Green Calendar for Galway City
Members of resident associations, environmental groups and other community organisations are asked to attend to start the process of laying down the framework and events to fill up an annual ‘green’ calendar for Galway city that hopefully will benefit tourism, energise local communities involvement with their green spaces by tapping into local heritage knowledge and involve them (& schools) in protecting the wonderful but often threatened areas of natural physical beauty and biodiversity that exist within our urban boundaries.
Galway County's Golden Mile
In the process, consideration will be given to following the example of the neighbouring local authority who have pioneered the ‘Golden Mile’ programme across the villages and roadways of county Galway which successfully involves farmers and other locals in restoring the natural ecology and social heritage of the rural landscape. In so doing the scheme has helped engender a sense of collective pride amongst local inhabitants towards their historical inheritance.
City Hall officials and researchers from the School of Geography at NUI Galway and the School of Architecture University of Limerick will also be in attendance at next week’s meeting to outline some concepts that they have on increasing community engagement with green spaces such as the Terryland Forest Park.
A good presence is vital for this initiative as it represents a golden opportunity to unite with diverse communities across the city, tap into further NUIG expertise, reconnect with progressive elements in City Hall and come up with something innovative (Green Calendar) that can benefit all of the people (& tourists) of Galway.
Sunday Park Picnics, Heritage Cycle Tours, Nature Walks, Harvest Festivals....
It is envisaged that the proposed calendar could include a series of coordinated community tree plantings as well as nature walks along the seashores, rivers and/or woodlands in every locality during Springtime; Family Picnics in the city’s major parks, workshops on old traditional skills such as stonewalling and the ‘Off the Beaten Track’ heritage cycle tours that already take place in the rural landscapes of Menlo and Castlegar over the summer months; berry picking and bulb plantings by school children, arts fetes, ‘boreen’ and community garden harvest festivals in the autumn; local residents’ clean-ups of green spaces and hedgerow coppicing during the winter months.
As it is, there are already in existence a lot of excellent ‘green’ initiatives involving neighbourhoods and particularly schools happening across the city supported by a diverse range of agencies and institutions including Galway City Council, An Taisce, Galway Education centre, RAPID, Inland Fisheries Ireland, Birdwatch, Galway Civic Trust, Galway Bat Group, NUIG and Atlantaquaria.
There are also plans by City Hall to finally put in place a city-wide pedestrian and cycle ‘greenways’ infrastructure.
Time to Unite!
Hence it is a good time to coordinate the different eco-programmes under a shared calendar and exploit the potential of parks and woodlands to develop a network of outdoor classrooms for our schools and of outdoor scientific laboratories for our third level research institutes of such parks as is the case to a small degree with the multi-habitat Terryland Forest.

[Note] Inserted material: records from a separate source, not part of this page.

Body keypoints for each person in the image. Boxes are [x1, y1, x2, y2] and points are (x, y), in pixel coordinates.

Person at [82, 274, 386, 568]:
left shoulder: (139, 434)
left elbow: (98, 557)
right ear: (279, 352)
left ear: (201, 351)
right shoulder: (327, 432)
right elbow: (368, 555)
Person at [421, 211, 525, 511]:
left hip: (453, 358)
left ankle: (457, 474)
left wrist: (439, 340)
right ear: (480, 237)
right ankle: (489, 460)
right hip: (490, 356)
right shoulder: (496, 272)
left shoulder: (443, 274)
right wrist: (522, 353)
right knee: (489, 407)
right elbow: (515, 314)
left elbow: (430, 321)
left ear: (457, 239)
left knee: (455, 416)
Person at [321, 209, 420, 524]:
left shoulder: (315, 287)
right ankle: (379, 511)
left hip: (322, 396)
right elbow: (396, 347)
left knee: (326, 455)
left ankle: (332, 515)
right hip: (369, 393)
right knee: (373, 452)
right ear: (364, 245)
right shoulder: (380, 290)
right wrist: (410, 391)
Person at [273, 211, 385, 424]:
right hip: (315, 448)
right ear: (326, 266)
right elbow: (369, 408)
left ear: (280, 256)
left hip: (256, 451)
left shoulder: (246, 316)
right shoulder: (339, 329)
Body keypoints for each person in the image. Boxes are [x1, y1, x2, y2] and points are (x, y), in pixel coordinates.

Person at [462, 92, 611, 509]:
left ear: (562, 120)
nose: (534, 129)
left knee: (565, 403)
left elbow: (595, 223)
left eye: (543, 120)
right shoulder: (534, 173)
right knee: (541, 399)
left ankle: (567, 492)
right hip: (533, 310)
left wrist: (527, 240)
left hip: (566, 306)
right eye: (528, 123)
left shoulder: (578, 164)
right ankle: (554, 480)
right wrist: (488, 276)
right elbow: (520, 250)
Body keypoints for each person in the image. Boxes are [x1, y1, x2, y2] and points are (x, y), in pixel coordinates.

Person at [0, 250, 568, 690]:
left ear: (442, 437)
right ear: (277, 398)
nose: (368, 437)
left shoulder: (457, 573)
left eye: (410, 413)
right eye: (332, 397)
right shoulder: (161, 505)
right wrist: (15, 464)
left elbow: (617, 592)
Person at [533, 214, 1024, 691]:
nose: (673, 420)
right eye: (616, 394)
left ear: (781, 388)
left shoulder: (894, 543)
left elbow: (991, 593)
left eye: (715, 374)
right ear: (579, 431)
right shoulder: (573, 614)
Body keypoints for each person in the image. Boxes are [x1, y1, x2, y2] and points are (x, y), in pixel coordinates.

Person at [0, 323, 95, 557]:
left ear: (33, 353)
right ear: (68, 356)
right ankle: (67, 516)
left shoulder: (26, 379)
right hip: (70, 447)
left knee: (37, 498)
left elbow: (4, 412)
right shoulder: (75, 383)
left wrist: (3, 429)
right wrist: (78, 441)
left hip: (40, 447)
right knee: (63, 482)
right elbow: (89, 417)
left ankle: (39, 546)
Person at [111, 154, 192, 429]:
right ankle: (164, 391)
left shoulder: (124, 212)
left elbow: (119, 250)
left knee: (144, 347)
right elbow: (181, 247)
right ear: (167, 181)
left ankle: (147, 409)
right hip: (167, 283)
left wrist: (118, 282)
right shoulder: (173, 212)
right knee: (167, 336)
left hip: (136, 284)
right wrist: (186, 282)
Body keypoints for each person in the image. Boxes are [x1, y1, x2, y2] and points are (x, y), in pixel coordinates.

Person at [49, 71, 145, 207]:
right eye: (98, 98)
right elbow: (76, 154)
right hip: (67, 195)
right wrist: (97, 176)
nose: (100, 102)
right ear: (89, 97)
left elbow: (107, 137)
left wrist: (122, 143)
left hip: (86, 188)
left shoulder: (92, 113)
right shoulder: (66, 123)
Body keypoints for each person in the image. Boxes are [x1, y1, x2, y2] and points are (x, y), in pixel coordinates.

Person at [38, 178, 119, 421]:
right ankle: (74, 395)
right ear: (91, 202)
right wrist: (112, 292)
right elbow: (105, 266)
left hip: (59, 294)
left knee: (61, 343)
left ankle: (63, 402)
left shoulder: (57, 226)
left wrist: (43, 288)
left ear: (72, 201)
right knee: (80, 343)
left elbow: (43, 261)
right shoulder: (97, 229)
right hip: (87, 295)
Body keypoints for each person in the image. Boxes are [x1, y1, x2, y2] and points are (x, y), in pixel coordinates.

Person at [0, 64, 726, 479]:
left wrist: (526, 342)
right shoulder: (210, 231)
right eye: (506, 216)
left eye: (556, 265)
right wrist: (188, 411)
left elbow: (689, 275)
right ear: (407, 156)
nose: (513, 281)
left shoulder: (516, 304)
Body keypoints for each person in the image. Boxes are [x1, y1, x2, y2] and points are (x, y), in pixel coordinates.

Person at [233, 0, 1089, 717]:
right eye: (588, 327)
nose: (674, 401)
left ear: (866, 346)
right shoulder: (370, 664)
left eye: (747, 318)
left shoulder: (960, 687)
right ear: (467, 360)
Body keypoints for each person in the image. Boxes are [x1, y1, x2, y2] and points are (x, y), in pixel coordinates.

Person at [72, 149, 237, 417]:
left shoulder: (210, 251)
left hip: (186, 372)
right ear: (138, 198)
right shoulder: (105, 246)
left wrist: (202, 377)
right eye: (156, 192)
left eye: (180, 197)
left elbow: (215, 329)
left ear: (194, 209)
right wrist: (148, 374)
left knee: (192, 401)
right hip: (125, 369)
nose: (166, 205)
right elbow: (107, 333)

Destruction of Galway's Natural Heritage
But it has too be admitted that too much of our natural heritage areas are increasingly threatened by illegal dumping, encroachment by built development, pollution, and anti-social behaviour.
Hence many people feel threatened by our forests and parks.
Way Forward: Involving Local Communities
Encouraging local communities to hold events in green spaces and involving them in the management of these areas, as was the case years ago through the Terryland Forest Steering Committee and could be again through similar schemes and the introduction of a conservation volunteer movement, would engender a sense of local pride and decrease opportunities for anti-social activity such as bush drinking.
The local authority also has responsibilities under local, national and international legislation to preserve, protect and manage our natural habitats, hedgerows, the traditional drystone walls network, overcome habitat fragmentation by creating ecological corridors or green highways for wildlife.
Sadly in spite of the best efforts of many people within the parks and enviroment sections of City Hall, this is not happening to the extent that it should. Galway city is the least forested city in the least forested country in the European Union.
So we earnestly hope that interested parties would now come together to develop a new multi-sectoral partnership involving City Hall, residents associations, active retirement groups, organic garden committees, schools, third level institutions, community campaigners, environmentalists and state agencies that could produce a coordinated annual city-wide eco-programme for all ages that would make us the envy of the rest of Ireland.